How Cuba Could Stop the Next Ebola Outbreak
How Cuba Could Stop the Next Ebola Outbreak
West Africas medical system was brought within an inch of its life by a devastating epidemic. But Havana could help nurse it back to health.
By Laurie Garrett
May 6, 2015
What follows is a modest proposal. It endeavors to solve three crucial problems all at once: U.S.-Cuba relations; the post-Ebola human resources deficits in physicians for Guinea, Sierra Leone, and Liberia; and the scarcity of skilled nurses in those same countries.
When the Ebola virus of the recent outbreak first surfaced, undetected in the village of Meliandou, Guinea, in December 2013, its spread across those countries was in part facilitated by the desperate state of health-care systems in the three poor, post-civil war nations. These countries never did have enough skilled health workers; Ebola has claimed the lives of devastating numbers in their ranks; and slowing the epidemic prompted the nations to lean heavily on the generosity of the Cuban government, which sent physicians to West Africas rescue. In many cases, the Cubans toiled inside facilities financed by U.S. taxpayers, and poignantly the U.S. Department of Defense swore willingness to treat infected Cubans should it be necessary in the Army-built treatment unit outside Monrovia, Liberia.

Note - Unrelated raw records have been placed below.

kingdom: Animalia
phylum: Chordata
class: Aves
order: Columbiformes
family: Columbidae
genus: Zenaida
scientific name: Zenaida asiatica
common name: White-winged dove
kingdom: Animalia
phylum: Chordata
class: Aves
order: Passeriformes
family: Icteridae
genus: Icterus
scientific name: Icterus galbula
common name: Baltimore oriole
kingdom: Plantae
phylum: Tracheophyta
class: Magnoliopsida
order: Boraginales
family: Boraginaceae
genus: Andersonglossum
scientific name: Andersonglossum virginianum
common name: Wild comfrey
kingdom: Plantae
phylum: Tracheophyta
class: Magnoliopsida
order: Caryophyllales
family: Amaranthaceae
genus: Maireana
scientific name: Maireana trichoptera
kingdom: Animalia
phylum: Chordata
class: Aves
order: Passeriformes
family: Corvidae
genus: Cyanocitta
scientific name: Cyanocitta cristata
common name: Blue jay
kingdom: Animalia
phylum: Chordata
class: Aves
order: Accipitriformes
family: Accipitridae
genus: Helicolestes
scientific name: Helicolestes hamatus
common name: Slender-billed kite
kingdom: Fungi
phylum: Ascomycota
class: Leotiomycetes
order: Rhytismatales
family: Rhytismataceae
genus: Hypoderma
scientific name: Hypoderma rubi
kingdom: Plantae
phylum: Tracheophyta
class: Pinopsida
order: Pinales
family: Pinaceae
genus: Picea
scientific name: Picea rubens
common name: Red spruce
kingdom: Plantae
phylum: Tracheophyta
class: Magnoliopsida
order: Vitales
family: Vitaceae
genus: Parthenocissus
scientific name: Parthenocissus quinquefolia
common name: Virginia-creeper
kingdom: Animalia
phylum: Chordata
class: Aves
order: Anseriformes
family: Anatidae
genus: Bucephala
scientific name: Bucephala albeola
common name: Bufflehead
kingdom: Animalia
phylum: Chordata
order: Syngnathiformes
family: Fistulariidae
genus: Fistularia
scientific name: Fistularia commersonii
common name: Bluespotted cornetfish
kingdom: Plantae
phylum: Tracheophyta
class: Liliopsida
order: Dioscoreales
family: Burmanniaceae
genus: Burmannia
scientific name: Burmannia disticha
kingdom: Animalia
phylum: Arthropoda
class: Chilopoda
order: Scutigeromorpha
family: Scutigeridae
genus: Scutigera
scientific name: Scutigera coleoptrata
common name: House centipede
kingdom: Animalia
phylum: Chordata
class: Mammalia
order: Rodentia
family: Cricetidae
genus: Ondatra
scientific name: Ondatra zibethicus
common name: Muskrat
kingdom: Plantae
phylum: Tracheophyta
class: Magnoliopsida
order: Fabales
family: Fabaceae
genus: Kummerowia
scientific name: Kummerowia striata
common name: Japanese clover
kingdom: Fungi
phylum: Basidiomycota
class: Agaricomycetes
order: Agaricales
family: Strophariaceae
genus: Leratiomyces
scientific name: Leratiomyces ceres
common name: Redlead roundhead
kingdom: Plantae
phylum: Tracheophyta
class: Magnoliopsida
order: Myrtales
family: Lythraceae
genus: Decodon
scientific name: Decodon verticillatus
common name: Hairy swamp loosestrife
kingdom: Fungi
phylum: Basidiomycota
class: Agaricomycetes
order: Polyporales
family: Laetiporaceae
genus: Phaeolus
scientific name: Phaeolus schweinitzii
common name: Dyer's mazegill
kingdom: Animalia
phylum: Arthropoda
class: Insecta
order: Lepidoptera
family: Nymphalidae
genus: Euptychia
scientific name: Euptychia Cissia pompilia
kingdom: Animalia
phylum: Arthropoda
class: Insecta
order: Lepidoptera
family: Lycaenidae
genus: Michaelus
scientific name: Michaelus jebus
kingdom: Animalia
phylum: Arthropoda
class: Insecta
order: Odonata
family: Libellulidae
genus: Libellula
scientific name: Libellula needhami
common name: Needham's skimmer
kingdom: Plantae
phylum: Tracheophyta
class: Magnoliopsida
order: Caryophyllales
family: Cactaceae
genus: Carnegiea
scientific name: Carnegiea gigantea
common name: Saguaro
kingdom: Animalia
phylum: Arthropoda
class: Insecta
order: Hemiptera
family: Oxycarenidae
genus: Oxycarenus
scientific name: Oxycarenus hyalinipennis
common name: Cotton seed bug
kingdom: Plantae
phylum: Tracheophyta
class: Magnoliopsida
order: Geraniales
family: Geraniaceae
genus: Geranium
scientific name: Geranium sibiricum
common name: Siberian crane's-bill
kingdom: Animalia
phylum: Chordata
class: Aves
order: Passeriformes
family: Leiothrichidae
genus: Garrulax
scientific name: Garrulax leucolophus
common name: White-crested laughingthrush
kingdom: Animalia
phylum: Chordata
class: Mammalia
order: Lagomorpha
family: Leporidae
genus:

This dramatic alignment of U.S., Cuban, and African interests, born from the exigencies of the Ebola epidemic, should now be directed to the reconstruction of the health-care systems of Liberia, Sierra Leone, and Guinea.
Liberia, with a population of 4.3 million, had 51 licensed physicians and 1,649 nurses, ambulance drivers, dentists, pharmacists, lab technicians, hospital clerks, and other health personnel. The 6.1 million people of Sierra Leone had just 136 physicians and 2,299 other health-care workers. And Guineas population of 11.8 million people were treated by 1,175 physicians and 6,179 other health personnel. (Consider the World Banks data for 2010: The United States had 2.4 doctors for every 1,000 Americans, while Guinea had 0.1 physicians for every 1,000 Guineans.)